A Saint-Siméon/La Côte-Saint-André, le groupe est composé de neuf exploitations agricoles avec une gisement de 15  à 16 000 tonnes d'effluents. L'investissement s'élève entre 3,5 et 4 millions d'euros. « Pour les exploitations en bio, il est important qu'il n'y ait que des fumiers et des Cive », souligne Jean-François Gourdain, référent du projet et associé de la Ferme des Templiers. Il explique également que les permis de construire devraient être déposés d'ici la fin de l'année « afin d'éviter la chute du prix de rachat du gaz ».
Dix agriculteurs aussi sur le périmètre de Saint-Jean-de-Bournay/Villeneuve-de-Marc/Chatonnay/Sainte-Anne-sur-Gervonde. Le projet de méthanisation en injection d'environ 5 millions d'euros, intéresse des exploitations en production laitière, céréalière  et des maraîchers.

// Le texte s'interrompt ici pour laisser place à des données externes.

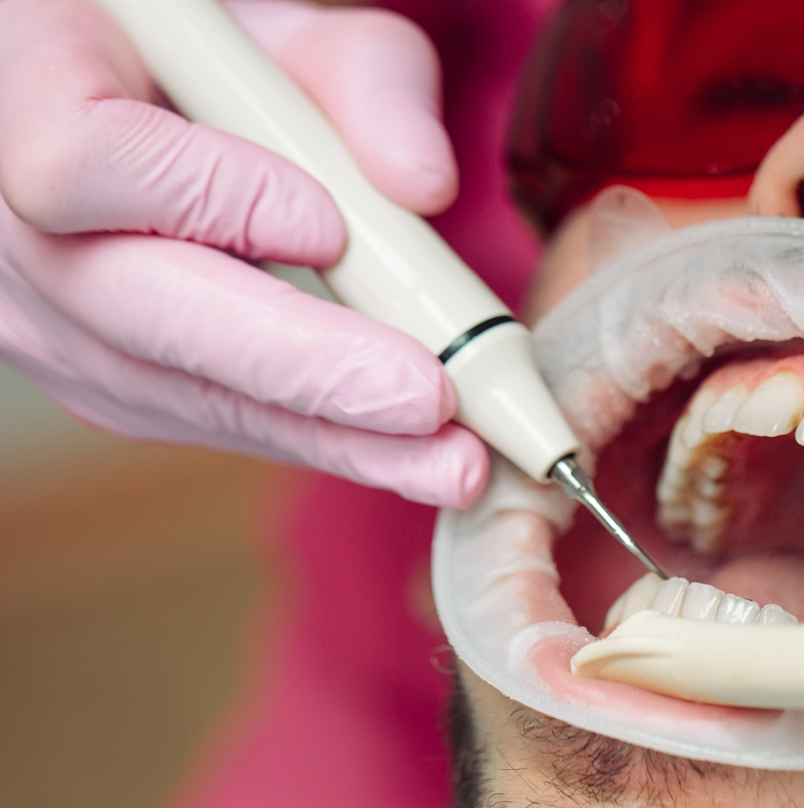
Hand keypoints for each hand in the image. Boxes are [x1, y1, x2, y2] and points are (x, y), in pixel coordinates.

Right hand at [0, 0, 487, 506]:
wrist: (142, 118)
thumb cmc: (214, 67)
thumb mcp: (289, 38)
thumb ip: (364, 82)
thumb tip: (424, 185)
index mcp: (25, 91)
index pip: (80, 163)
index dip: (206, 199)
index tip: (327, 227)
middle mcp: (13, 229)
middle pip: (137, 316)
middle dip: (301, 366)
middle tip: (425, 400)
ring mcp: (45, 323)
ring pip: (180, 394)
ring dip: (329, 433)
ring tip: (448, 458)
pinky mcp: (104, 388)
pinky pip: (210, 422)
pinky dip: (317, 439)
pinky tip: (404, 453)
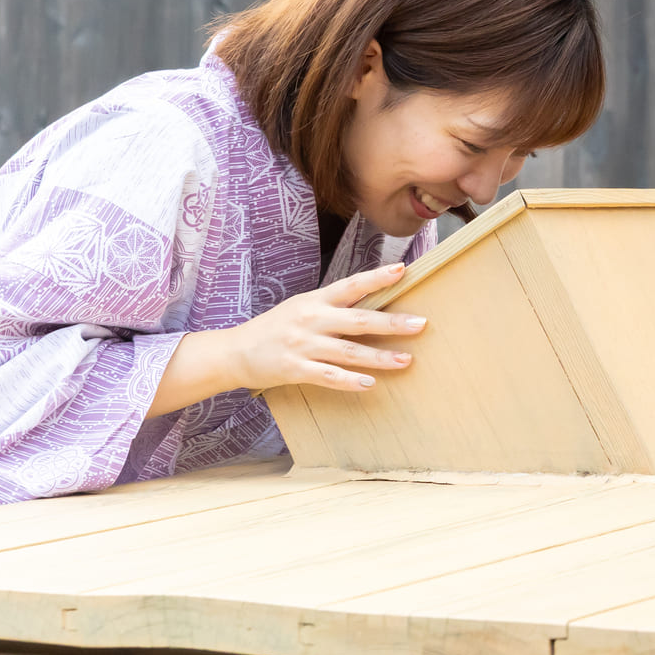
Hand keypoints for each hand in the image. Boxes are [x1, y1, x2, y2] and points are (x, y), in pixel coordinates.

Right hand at [222, 263, 426, 392]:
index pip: (351, 285)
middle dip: (391, 323)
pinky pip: (327, 376)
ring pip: (348, 351)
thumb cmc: (276, 327)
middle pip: (358, 320)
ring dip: (379, 357)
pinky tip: (369, 384)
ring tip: (406, 360)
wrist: (234, 351)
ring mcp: (302, 345)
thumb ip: (334, 305)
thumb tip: (374, 300)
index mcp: (315, 301)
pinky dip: (349, 380)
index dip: (377, 278)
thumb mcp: (303, 306)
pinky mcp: (294, 369)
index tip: (402, 270)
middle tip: (420, 324)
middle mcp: (311, 320)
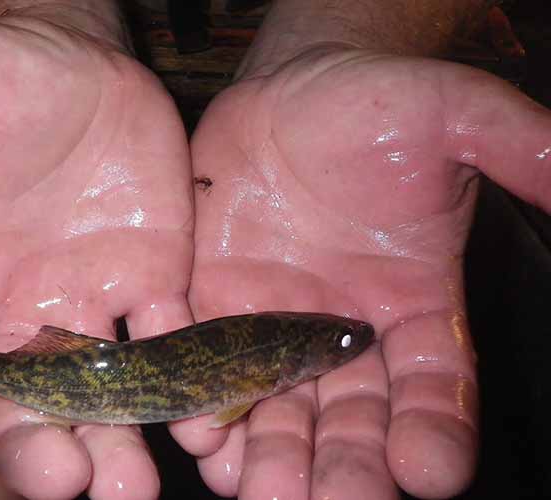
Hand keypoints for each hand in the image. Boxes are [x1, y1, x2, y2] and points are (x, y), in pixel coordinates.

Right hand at [0, 11, 193, 499]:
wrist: (76, 58)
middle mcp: (15, 310)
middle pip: (15, 405)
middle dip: (34, 449)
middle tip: (62, 481)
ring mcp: (87, 303)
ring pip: (96, 393)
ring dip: (114, 442)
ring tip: (130, 487)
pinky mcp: (151, 281)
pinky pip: (170, 342)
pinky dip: (185, 381)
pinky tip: (203, 420)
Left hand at [181, 45, 550, 498]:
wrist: (285, 95)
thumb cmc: (374, 104)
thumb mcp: (452, 116)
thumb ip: (516, 150)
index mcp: (414, 308)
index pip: (435, 388)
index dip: (437, 430)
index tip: (432, 469)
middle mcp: (345, 335)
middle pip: (353, 422)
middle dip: (346, 468)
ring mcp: (275, 329)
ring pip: (280, 414)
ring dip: (271, 460)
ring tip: (260, 490)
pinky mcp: (215, 309)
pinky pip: (211, 372)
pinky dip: (206, 407)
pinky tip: (203, 436)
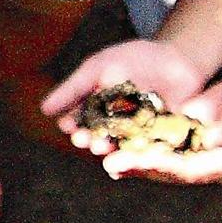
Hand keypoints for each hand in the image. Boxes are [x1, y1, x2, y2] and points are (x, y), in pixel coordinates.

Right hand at [43, 38, 209, 152]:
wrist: (178, 60)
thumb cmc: (134, 60)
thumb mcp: (99, 68)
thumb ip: (74, 88)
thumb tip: (44, 110)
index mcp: (94, 110)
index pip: (78, 121)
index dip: (72, 124)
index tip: (68, 125)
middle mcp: (112, 126)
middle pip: (96, 136)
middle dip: (89, 139)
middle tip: (84, 139)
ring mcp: (134, 135)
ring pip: (118, 147)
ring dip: (109, 150)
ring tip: (104, 148)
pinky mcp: (158, 141)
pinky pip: (145, 152)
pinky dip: (136, 157)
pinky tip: (130, 162)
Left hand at [100, 75, 221, 183]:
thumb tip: (211, 137)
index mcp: (216, 167)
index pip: (185, 170)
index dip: (162, 167)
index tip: (140, 162)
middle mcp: (197, 163)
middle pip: (162, 168)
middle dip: (136, 165)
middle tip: (110, 162)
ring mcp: (186, 150)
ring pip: (153, 157)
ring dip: (128, 156)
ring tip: (101, 153)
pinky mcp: (178, 134)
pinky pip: (153, 140)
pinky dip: (133, 141)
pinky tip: (111, 137)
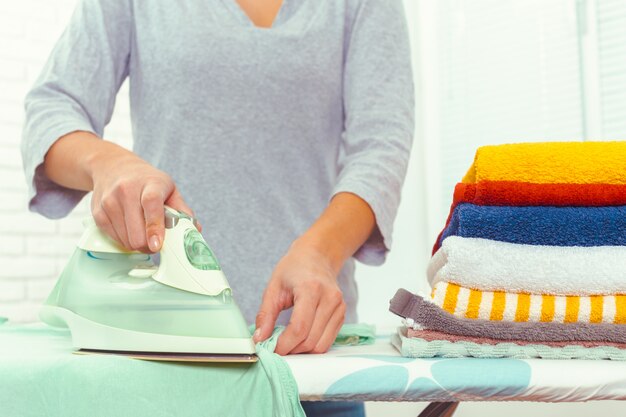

L'unité de Nantoin/Champier rassemblera sept agriculteur de Longechenal, Eydoche et Le Mottier. Initialement prévu par cogénération, il s'agira finalement d'une installation à injection. Le site pressenti a été déplacé de 2 km pour se rapprocher du réseau gaz. Mais le raccordement de ce projet de 3,5 millions d'euros représentera tout de même un coût supplémentaire pour les agriculteurs.